None of this should have been a surprise, though.

Yes, Kansas is a reliably Republican state when it comes to national elections. But we’re also the state where voters sent Attorney General Phill Kline packing in 2006, fed up with his stumbling anti-abortion rights crusade. We’re the state whose most recent conservative governor, Sam Brownback, wrecked local school budgets with his tax cut experiments. And we’re the state that once made popular figures of moderate Republicans like former U.S. Sen. Nancy Kassebaum and former Gov. Bill Graves.

Radical ideas and crusading politicians don’t tend to last long around here.

We also don’t like lies and half-truths. The “Value Them Both” amendment probably would have lost anyway, but the cause wasn’t helped by backers’ refusal to admit the obvious truth that the measure was a first step toward outlawing abortion. (Misleading texts linked to a PAC chaired by former U.S. Rep. Tim Huelskamp probably added to the backlash.) And Derek Schmidt, Kelly’s GOP challenger, didn’t win with his relentless efforts to paint the incumbent as a San Francisco-style drag queen-loving progressive radical. That simply didn’t ring true for voters who had already lived through four years under her leadership.
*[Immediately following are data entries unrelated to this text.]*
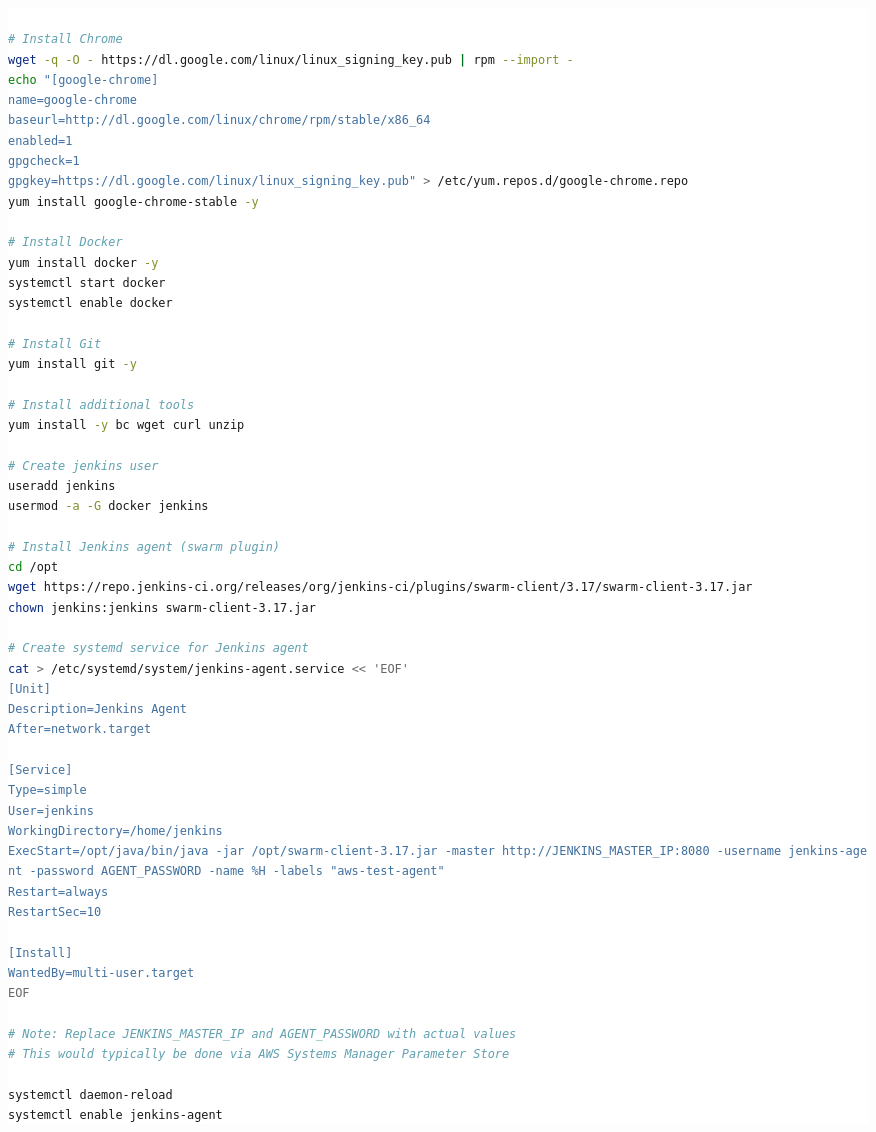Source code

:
```bash

# Install Chrome
wget -q -O - https://dl.google.com/linux/linux_signing_key.pub | rpm --import -
echo "[google-chrome]
name=google-chrome
baseurl=http://dl.google.com/linux/chrome/rpm/stable/x86_64
enabled=1
gpgcheck=1
gpgkey=https://dl.google.com/linux/linux_signing_key.pub" > /etc/yum.repos.d/google-chrome.repo
yum install google-chrome-stable -y

# Install Docker
yum install docker -y
systemctl start docker
systemctl enable docker

# Install Git
yum install git -y

# Install additional tools
yum install -y bc wget curl unzip

# Create jenkins user
useradd jenkins
usermod -a -G docker jenkins

# Install Jenkins agent (swarm plugin)
cd /opt
wget https://repo.jenkins-ci.org/releases/org/jenkins-ci/plugins/swarm-client/3.17/swarm-client-3.17.jar
chown jenkins:jenkins swarm-client-3.17.jar

# Create systemd service for Jenkins agent
cat > /etc/systemd/system/jenkins-agent.service << 'EOF'
[Unit]
Description=Jenkins Agent
After=network.target

[Service]
Type=simple
User=jenkins
WorkingDirectory=/home/jenkins
ExecStart=/opt/java/bin/java -jar /opt/swarm-client-3.17.jar -master http://JENKINS_MASTER_IP:8080 -username jenkins-agent -password AGENT_PASSWORD -name %H -labels "aws-test-agent"
Restart=always
RestartSec=10

[Install]
WantedBy=multi-user.target
EOF

# Note: Replace JENKINS_MASTER_IP and AGENT_PASSWORD with actual values
# This would typically be done via AWS Systems Manager Parameter Store

systemctl daemon-reload
systemctl enable jenkins-agent
```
Of course, sensible moderates didn’t win all the battles this year. Perennial candidate Kris Kobach won election as the next attorney general — though it should be noted that he at least left the replica machine gun at home during the latest campaign.

What’s more, Kelly will still contend with a Kansas Legislature dominated by a GOP supermajority that doesn’t sound much interested in compromise, moderation or meeting in the middle on topics such as Medicaid expansion.

“Laura Kelly won reelection with less than 50% of the vote because of a split in the Republican electorate who wants bold leadership like we’ve seen out of Florida and in other states,” Senate President Ty Masterson told Politico after the election. “Nowhere in the election was there a message to lurch to the left or grow government by expanding Obamacare and making people more dependent on programs.”

That’s not entirely true. Polls show that most Kansans want Medicaid expansion, which is the norm even in many red states. And if voters really wanted Ron DeSantis-style leadership for the state, they could have elected Schmidt. They didn’t.

Kansas moderates had a good year in 2022. But Masterson’s comments prove that eternal vigilance is necessary. The radicals aren’t going away.